Le parole hanno bisogno di delicatezza per essere pronunciate, si nutrono di tempo sospeso, e di pause accoglienti. Le parole sono generate da storie graffiate, da incontri inattesi e da desideri accolti. Le parole sono ambivalenti, possono far fiorire e seccare nello stesso istante. Hanno un enorme potere, per questo a volte sono asservite allo strapotere. Sono armonie, note, musica che narrano e consegnano, accolgono e riconoscono. Sono come soffi leggeri, sussurrate, per questo rigenerano e trasformano, sanano e raggiungono l’intimità. Le parole conduco fino alla soglia del mistero dell’altro, poi si tacciono e lasciano spazio per non inquinare, manipolare, travisare, determinare o tradire. Le parole sono sigillo che uniscono esistenze, aprono mondi quando questi sono distanti, sono potenti quando esprimo ciò che resta censurato e liberano il grido che rivendica e che chiede giustizia. Le parole in sé non si appartengono, piuttosto si consegnano, rischiando di essere utilizzate anche come frecce appuntite, lingue taglienti, armi sofisticate. Le parole danno forma ad alleanze e dolore ai tradimenti.

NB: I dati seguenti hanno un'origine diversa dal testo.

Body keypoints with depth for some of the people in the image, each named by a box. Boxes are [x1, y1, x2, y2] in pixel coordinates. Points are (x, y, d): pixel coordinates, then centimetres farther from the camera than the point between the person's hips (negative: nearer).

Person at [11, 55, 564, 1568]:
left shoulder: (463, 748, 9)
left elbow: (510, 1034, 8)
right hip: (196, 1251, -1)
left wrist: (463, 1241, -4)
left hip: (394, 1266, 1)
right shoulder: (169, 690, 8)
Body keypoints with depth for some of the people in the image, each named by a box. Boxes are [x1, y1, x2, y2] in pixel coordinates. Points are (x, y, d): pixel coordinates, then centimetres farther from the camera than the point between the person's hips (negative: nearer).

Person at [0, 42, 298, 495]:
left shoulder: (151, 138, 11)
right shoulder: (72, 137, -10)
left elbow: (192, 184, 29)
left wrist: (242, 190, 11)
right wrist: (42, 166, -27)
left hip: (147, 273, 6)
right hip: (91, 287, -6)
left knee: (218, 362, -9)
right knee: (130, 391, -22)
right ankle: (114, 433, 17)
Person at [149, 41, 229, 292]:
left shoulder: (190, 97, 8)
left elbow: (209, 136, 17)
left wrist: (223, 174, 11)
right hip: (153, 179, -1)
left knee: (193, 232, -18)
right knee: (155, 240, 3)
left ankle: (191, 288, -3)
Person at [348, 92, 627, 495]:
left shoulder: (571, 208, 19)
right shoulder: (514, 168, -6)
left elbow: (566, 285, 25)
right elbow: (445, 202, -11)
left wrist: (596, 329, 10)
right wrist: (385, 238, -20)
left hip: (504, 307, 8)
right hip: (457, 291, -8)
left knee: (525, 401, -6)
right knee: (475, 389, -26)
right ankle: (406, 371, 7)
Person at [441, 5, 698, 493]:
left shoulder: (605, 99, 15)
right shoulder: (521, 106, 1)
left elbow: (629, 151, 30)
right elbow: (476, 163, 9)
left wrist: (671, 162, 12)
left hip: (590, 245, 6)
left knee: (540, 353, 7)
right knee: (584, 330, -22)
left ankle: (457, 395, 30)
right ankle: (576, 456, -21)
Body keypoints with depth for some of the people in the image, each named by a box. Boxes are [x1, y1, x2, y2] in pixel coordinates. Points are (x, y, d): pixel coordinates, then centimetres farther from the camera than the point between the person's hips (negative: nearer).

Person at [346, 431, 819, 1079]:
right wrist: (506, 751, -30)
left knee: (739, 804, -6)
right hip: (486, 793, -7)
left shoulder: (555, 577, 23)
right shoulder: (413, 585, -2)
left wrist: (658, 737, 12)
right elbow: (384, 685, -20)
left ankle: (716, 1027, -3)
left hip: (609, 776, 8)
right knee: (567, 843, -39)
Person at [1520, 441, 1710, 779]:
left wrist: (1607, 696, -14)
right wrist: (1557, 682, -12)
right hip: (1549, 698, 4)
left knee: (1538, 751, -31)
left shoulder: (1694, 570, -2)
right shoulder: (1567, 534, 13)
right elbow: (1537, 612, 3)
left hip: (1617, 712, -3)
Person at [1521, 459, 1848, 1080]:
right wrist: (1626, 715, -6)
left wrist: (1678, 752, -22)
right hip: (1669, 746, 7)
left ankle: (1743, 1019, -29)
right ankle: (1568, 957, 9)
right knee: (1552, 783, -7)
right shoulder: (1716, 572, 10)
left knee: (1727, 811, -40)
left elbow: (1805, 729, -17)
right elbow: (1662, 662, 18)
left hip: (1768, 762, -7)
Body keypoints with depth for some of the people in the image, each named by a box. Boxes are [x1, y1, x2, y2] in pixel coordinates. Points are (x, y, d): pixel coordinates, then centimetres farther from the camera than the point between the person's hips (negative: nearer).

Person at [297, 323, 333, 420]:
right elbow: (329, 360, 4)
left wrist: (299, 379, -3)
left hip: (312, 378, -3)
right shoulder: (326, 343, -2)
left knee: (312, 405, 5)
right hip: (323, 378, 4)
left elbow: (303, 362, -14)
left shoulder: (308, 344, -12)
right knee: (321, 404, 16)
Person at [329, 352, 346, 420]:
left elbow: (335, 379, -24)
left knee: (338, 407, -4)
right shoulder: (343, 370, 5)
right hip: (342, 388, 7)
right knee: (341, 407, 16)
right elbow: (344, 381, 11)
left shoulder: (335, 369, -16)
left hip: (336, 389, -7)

Le parole ci rappresentano, ci svelano, ci definiscono, ci liberano, ci nascondono. Sono in azione anche quando tacciono.
“Si, il Verbo divenne carne e pose la sua tenda tra di noi” Gv. 1,14
Dio non l’ho mai sentito o cercato in “un altrove” magari rassicurante ed emozionante, l’ho provato ad incrociare nelle mie parole e in quelle degli altri, qualunque esse siano, parole pronunciate in questo tempo faticoso, contraddittorio, violento e presuntuoso eppure un “tempo opportuno”. In questa massa scomposta la sua Parola si mescola tra le mille altre, non pretende di essere l’unica, la suprema e l’altisonante, non si distingue per capacità di marketing, non è seduttiva per accalappiare, è dolce ma non viscida e mielosa, è decisa ma non umiliante, svela ma non svergogna o giudica. È profondamente dentro l’esistere in cui ci troviamo ad evolvere, lo abita prima ancora che lo riconosciamo, è talmente intimo a noi stessi da non poter essere trattenuto, lo possiamo solo riconoscere nel volto dell’altro.
Dio, in altre parole.
Buon Natale, la festa della Parola Incarnata.